The last time I traveled alone, and not for work, I jumped out of bed and flew to Cancun to honor my marriage anniversary shared with my late husband and late grandparents. I figured I could spend it bawling (with bourbon) at home or next to an ocean, and them flight privileges my mom blessed me with weren’t going to use themselves. So I spent one day and one night crying in all the places where we had spent our Decembers since 2009. It had been the annual reset to reconnect with each other, shed the last year, and prep for next one.
Five years later, I am on my first solo trip since my twenties (nearly 2 decades ago), and it is only by the grace of therapy, nearly 2 years of COVID quarantine living, great colleagues, and a loving partner and family that I can indulge in such a luxurious gift. It took nearly four years of therapy to even consider a trip just for me without feeling shame for abandoning my parenting responsibilities, especially when I used to travel non-stop and was barely home enough to parent well. Therapy, plus a few sessions of (Black) CODA, let me know that the idea of needing to fix everything, or be available to fix everything, for everyone before attending to me is just that—an idea. Recently, with much coaching, I am thinking differently and starting to release myself from such an unreasonable assignment.
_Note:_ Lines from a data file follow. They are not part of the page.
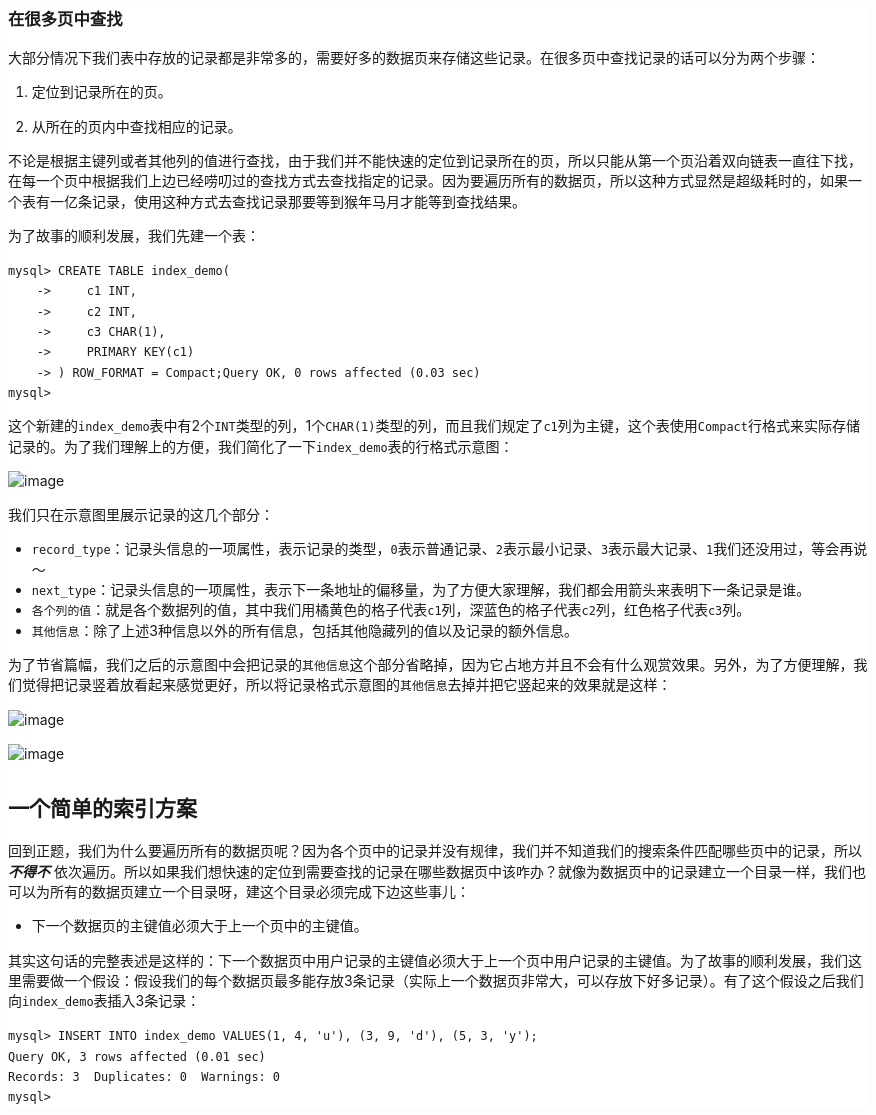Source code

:### 在很多页中查找

大部分情况下我们表中存放的记录都是非常多的，需要好多的数据页来存储这些记录。在很多页中查找记录的话可以分为两个步骤：

1.  定位到记录所在的页。

2.  从所在的页内中查找相应的记录。

不论是根据主键列或者其他列的值进行查找，由于我们并不能快速的定位到记录所在的页，所以只能从第一个页沿着双向链表一直往下找，在每一个页中根据我们上边已经唠叨过的查找方式去查找指定的记录。因为要遍历所有的数据页，所以这种方式显然是超级耗时的，如果一个表有一亿条记录，使用这种方式去查找记录那要等到猴年马月才能等到查找结果。


为了故事的顺利发展，我们先建一个表：

```
mysql> CREATE TABLE index_demo(    
    ->     c1 INT,    
    ->     c2 INT,    
    ->     c3 CHAR(1),    
    ->     PRIMARY KEY(c1)    
    -> ) ROW_FORMAT = Compact;Query OK, 0 rows affected (0.03 sec)
mysql>
```

这个新建的`index_demo`表中有2个`INT`类型的列，1个`CHAR(1)`类型的列，而且我们规定了`c1`列为主键，这个表使用`Compact`行格式来实际存储记录的。为了我们理解上的方便，我们简化了一下`index_demo`表的行格式示意图：

![image](http://490.github.io/images/20190323_093958.png)

我们只在示意图里展示记录的这几个部分：

*   `record_type`：记录头信息的一项属性，表示记录的类型，`0`表示普通记录、`2`表示最小记录、`3`表示最大记录、`1`我们还没用过，等会再说～
*   `next_type`：记录头信息的一项属性，表示下一条地址的偏移量，为了方便大家理解，我们都会用箭头来表明下一条记录是谁。
*   `各个列的值`：就是各个数据列的值，其中我们用橘黄色的格子代表`c1`列，深蓝色的格子代表`c2`列，红色格子代表`c3`列。
*   `其他信息`：除了上述3种信息以外的所有信息，包括其他隐藏列的值以及记录的额外信息。

为了节省篇幅，我们之后的示意图中会把记录的`其他信息`这个部分省略掉，因为它占地方并且不会有什么观赏效果。另外，为了方便理解，我们觉得把记录竖着放看起来感觉更好，所以将记录格式示意图的`其他信息`去掉并把它竖起来的效果就是这样：

![image](http://490.github.io/images/20190323_094016.png)

![image](http://490.github.io/images/20190323_094024.png)

## 一个简单的索引方案

回到正题，我们为什么要遍历所有的数据页呢？因为各个页中的记录并没有规律，我们并不知道我们的搜索条件匹配哪些页中的记录，所以 **_不得不_** 依次遍历。所以如果我们想快速的定位到需要查找的记录在哪些数据页中该咋办？就像为数据页中的记录建立一个目录一样，我们也可以为所有的数据页建立一个目录呀，建这个目录必须完成下边这些事儿：

*   下一个数据页的主键值必须大于上一个页中的主键值。

其实这句话的完整表述是这样的：下一个数据页中用户记录的主键值必须大于上一个页中用户记录的主键值。为了故事的顺利发展，我们这里需要做一个假设：假设我们的每个数据页最多能存放3条记录（实际上一个数据页非常大，可以存放下好多记录）。有了这个假设之后我们向`index_demo`表插入3条记录：

```
mysql> INSERT INTO index_demo VALUES(1, 4, 'u'), (3, 9, 'd'), (5, 3, 'y');
Query OK, 3 rows affected (0.01 sec)
Records: 3  Duplicates: 0  Warnings: 0
mysql>
```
I also realized that part of my challenge with taking time alone was literally not knowing what to do with myself. When not working, parenting, or “on-call” (by my own assignment), I have been known to sit stuck in front of a television until I pass out. Reading and writing deeply are both intimate and quiet so I have been struggling with that part of myself for awhile. And being an extrovert, COVID hit hard, because connection, talk, touch and energy (dancing) are my lifeblood or so I thought. Turns out, I had structured my identity around attending to the needs of others or being seen as the person that could be called upon, no matter what, since I was young. What I called outgoing, I have since learned may be a form of dependency (addiction); needing to be needed and do for others constantly even when I didn’t have anything to give makes me a co-dependent. Part of this dependency is also the performance of not needing anything for myself from me or from others—strong Black woman bs. In 2021, I’m trying to let that shit go.
Having to sit still and not travel for these last months meant having time to actually unpack my bags and put them away. It also meant I had time to unpack the trauma stacked and stored in my body over decades—so I did. I had been a blur for so long, either on the way to or on the way back from wherever the hell, that the blurriness got normalized. That all stopped in 2020; being still and being present, with support, allowed forced me to go deep and surface childhood traumas and recent loss in ways that I had been running from/distracted from/avoiding for years. But this time around, I was prepared with a container to hold past harms and hurts in my consciousness without being knocked over by a wave of grief and shame. I began and sustained a process of releasing at a pace that I could manage, most of the time, but not all of the time.
There’s a lot of I’s here but the reality is I am being held in a loving relationship, with a great therapist, and deeply committed friends/crews that make me feel safe enough to do my work without drowning. It got messy, actually it’s still messy, but folks who struggle with similar issues have been holding intentional space for collectively processing and practicing ways to surface our needs/wants and to center ourselves without guilt. It has taken many years of intentional work to pull down my protective walls and reassess my coping mechanisms; to get out of my thinking head and into my feeling body (and feel my feelings); to breathe like I deserve to; to truthfully say “Yes” and more importantly “No” and mean it; and to finally be courageous enough to ask for what I need and receive it.
The gift: I am sitting alone with myself, in a cottage, on a beach, for a week of forced isolation. I requested time to be on leave/vacation/alone with myself and my colleagues and lover agreed to cover for me. While they have given me the gift of time and space, I now know that the best possible gift I have to give me in this moment is ME. I am my best gift!